=== Section Start ===
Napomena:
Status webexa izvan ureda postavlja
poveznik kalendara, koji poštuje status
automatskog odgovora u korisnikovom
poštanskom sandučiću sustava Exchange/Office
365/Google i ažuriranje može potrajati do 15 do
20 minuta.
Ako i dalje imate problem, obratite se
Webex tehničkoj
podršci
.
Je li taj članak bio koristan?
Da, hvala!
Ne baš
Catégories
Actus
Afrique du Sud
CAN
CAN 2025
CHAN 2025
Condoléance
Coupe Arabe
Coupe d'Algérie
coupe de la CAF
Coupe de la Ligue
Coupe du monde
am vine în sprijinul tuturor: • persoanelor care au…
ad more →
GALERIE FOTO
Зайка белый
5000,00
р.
=== Section End ===
=== Section Start ===
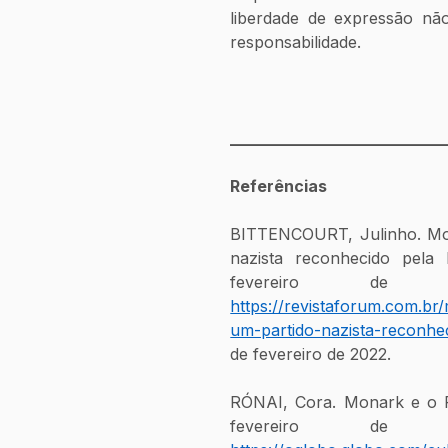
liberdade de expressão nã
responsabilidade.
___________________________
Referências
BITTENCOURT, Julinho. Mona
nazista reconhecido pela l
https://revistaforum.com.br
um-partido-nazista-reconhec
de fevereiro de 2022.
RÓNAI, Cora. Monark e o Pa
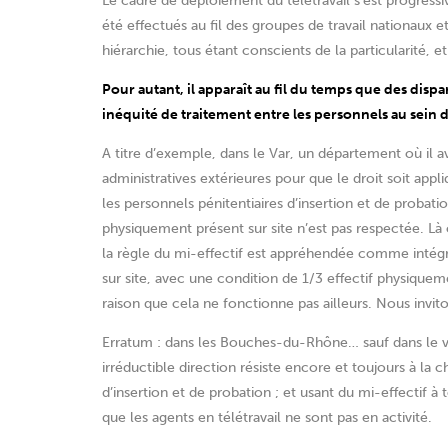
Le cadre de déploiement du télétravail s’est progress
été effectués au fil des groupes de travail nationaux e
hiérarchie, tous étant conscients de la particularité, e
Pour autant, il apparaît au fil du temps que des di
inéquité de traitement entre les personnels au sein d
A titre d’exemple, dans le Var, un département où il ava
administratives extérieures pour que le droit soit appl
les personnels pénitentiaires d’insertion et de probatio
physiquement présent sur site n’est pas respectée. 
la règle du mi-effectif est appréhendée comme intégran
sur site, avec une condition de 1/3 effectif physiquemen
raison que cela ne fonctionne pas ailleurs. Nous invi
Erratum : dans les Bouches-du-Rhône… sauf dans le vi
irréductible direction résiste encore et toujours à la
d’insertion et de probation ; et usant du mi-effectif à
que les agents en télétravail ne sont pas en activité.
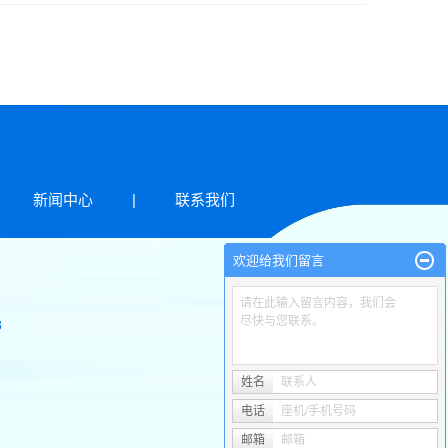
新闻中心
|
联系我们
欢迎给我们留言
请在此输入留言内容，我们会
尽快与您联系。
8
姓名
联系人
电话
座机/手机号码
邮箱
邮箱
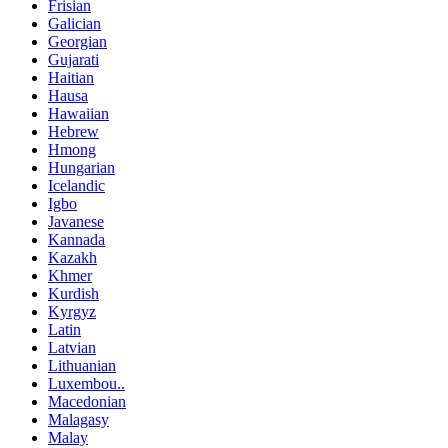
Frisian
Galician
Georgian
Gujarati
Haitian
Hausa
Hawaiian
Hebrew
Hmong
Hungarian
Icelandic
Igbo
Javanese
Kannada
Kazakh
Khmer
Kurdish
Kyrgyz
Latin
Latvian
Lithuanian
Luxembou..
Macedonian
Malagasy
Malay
=== Section End ===
▶ Work task: Go through the preceding material and copy each line that has the word "effectif".

▶ Expected answer:
la règle du mi-effectif est appréhendée comme intégran
sur site, avec une condition de 1/3 effectif physiquemen
d’insertion et de probation ; et usant du mi-effectif à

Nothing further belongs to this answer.